Ja, liebe Radsportfreunde, und nun könnte ich noch die Wartung der Laufräder auf die Speichenprüfung und die Lager ausweiten; aber diese Arbeiten ersparen wir uns für heute. Wir wachsen noch den Rahmen und schauen auch den Lack dabei kritisch an.
Kleine Lackschäden finden wir auch noch und deren Beseitigung schieben wir ruhig vor uns her bis es draußen wieder schön warm ist, dann fließt der Lack aus der "Tupfflasche" besser.
Abschließend kann ich noch erwähnen, daß so eine "Reinigungsinspektion" 4 bis 6 Stunden eines kostbaren freien Tages verschlingen kann.
Wenn Ihr aber nach jeder Fahrt wenigstens den "Antrieb durch den Lappen zieht" bleibt der immer einsatzbereit.

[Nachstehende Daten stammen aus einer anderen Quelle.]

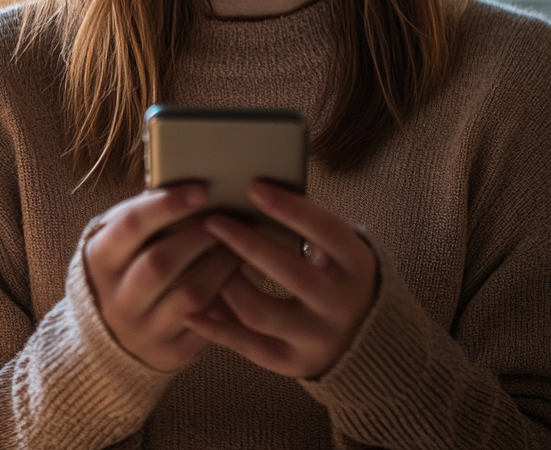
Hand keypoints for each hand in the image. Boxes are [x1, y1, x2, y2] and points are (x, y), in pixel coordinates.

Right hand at [84, 184, 241, 371]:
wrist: (109, 334)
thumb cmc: (126, 265)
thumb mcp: (120, 239)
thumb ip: (147, 215)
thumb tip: (194, 185)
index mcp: (99, 261)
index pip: (131, 225)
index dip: (167, 205)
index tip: (202, 189)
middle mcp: (116, 300)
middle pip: (161, 263)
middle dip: (200, 236)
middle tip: (231, 217)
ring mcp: (142, 332)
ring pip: (190, 296)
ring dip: (222, 265)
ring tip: (241, 244)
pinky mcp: (169, 355)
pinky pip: (207, 325)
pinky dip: (227, 298)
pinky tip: (241, 277)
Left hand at [185, 180, 377, 378]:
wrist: (359, 334)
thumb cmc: (334, 272)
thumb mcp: (335, 247)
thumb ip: (305, 223)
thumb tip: (253, 191)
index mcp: (356, 266)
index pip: (325, 231)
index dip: (290, 208)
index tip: (253, 187)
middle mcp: (341, 305)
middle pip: (292, 273)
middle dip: (248, 245)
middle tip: (213, 221)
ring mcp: (316, 339)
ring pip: (260, 313)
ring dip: (226, 282)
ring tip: (203, 258)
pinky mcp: (290, 362)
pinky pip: (246, 346)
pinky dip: (216, 328)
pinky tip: (191, 309)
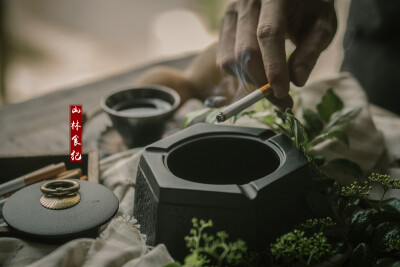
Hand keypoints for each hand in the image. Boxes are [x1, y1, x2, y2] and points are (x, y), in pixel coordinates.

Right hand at [217, 0, 336, 109]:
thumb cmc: (309, 10)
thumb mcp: (322, 26)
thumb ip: (310, 52)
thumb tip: (297, 81)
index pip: (269, 34)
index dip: (273, 67)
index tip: (282, 93)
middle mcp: (247, 1)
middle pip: (246, 51)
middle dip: (262, 82)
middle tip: (282, 100)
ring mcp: (231, 13)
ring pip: (232, 59)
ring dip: (251, 81)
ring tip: (271, 83)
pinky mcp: (224, 26)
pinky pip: (225, 60)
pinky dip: (241, 75)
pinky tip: (258, 72)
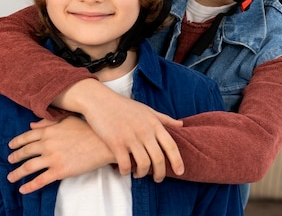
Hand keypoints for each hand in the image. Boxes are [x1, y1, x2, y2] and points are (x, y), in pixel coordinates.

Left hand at [7, 116, 111, 193]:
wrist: (103, 143)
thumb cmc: (88, 130)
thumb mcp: (67, 121)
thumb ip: (48, 122)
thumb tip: (32, 124)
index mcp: (49, 130)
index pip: (27, 137)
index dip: (17, 142)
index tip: (10, 147)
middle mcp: (47, 144)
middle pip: (25, 152)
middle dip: (14, 158)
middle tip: (9, 161)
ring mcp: (52, 158)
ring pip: (28, 167)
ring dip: (17, 173)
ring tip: (11, 177)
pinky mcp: (59, 171)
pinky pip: (40, 180)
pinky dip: (29, 186)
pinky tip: (23, 190)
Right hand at [55, 79, 183, 181]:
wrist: (99, 101)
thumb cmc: (124, 106)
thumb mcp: (147, 110)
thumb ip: (164, 119)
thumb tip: (181, 125)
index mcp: (154, 123)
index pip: (171, 145)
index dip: (177, 161)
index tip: (180, 172)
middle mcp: (144, 131)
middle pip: (158, 158)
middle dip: (160, 173)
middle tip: (158, 180)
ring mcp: (130, 137)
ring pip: (143, 164)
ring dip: (143, 174)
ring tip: (139, 175)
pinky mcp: (115, 143)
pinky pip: (125, 165)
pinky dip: (126, 172)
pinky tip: (125, 171)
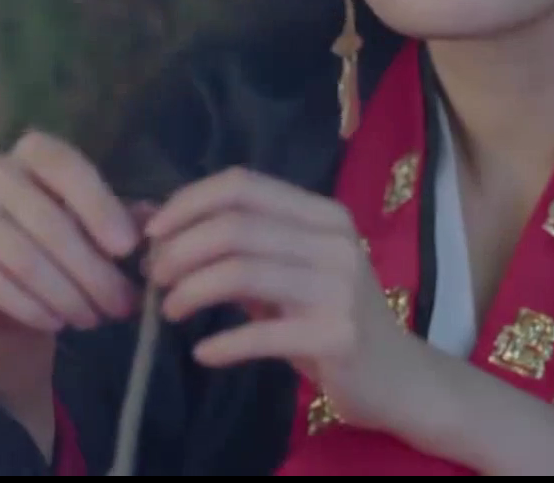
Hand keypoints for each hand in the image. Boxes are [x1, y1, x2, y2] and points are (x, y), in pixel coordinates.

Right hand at [0, 131, 139, 332]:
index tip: (129, 248)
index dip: (99, 207)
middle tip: (123, 303)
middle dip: (93, 270)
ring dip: (67, 295)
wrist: (3, 268)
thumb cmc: (60, 233)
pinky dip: (33, 307)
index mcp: (34, 153)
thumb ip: (123, 215)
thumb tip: (155, 222)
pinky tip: (59, 322)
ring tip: (96, 317)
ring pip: (24, 259)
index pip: (67, 168)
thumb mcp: (93, 215)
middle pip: (49, 222)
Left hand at [145, 167, 415, 430]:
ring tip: (168, 310)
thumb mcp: (291, 272)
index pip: (245, 185)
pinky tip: (202, 353)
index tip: (152, 232)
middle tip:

Mit ein wenig Wachs danach auf der Kette, sprechen Euch unterwegs sogar Freaks auf diesen ungewöhnlichen Glanz an ! Mir passiert das öfter, doch bin ich kein Maßstab - ich als Senior habe mehr Zeit
zum Fahren und zum Putzen!
Ohne diese Zeit zu haben, wäre dieser Aufsatz auch nicht entstanden.
Mit der Schreibmaschine habe ich jedoch noch immer so meine Schwierigkeiten, deshalb bitte ich für eingeschlichene Ausrutscher um Nachsicht.
Zum tröstlichen Abschluss: Am Radl ist alles genormt!
Nur leider alles nach einer anderen Norm !
Und: Sonne in den Speichen sieht nur einer, der sein Rad selbst bewegt.